DESCRIPTION OF THE TASK: In the listing below, look for "hand" and copy every line that has it.
------ GIVEN RECORDS
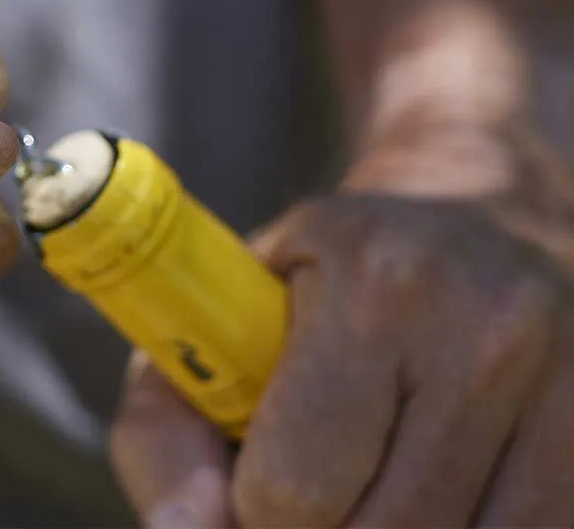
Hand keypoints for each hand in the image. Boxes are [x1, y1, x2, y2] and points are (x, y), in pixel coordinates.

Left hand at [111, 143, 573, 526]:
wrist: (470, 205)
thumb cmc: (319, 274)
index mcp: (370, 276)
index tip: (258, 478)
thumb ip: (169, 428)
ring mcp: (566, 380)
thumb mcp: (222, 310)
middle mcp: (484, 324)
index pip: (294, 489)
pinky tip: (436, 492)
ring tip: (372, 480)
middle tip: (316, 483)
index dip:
------------
EXERCISE ANSWER:
Hand keypoints for each hand in the image. Boxes are [x1, y1, x2, y2] and points are (x, y), in pixel coordinates.
Left hand at [111, 143, 573, 526]:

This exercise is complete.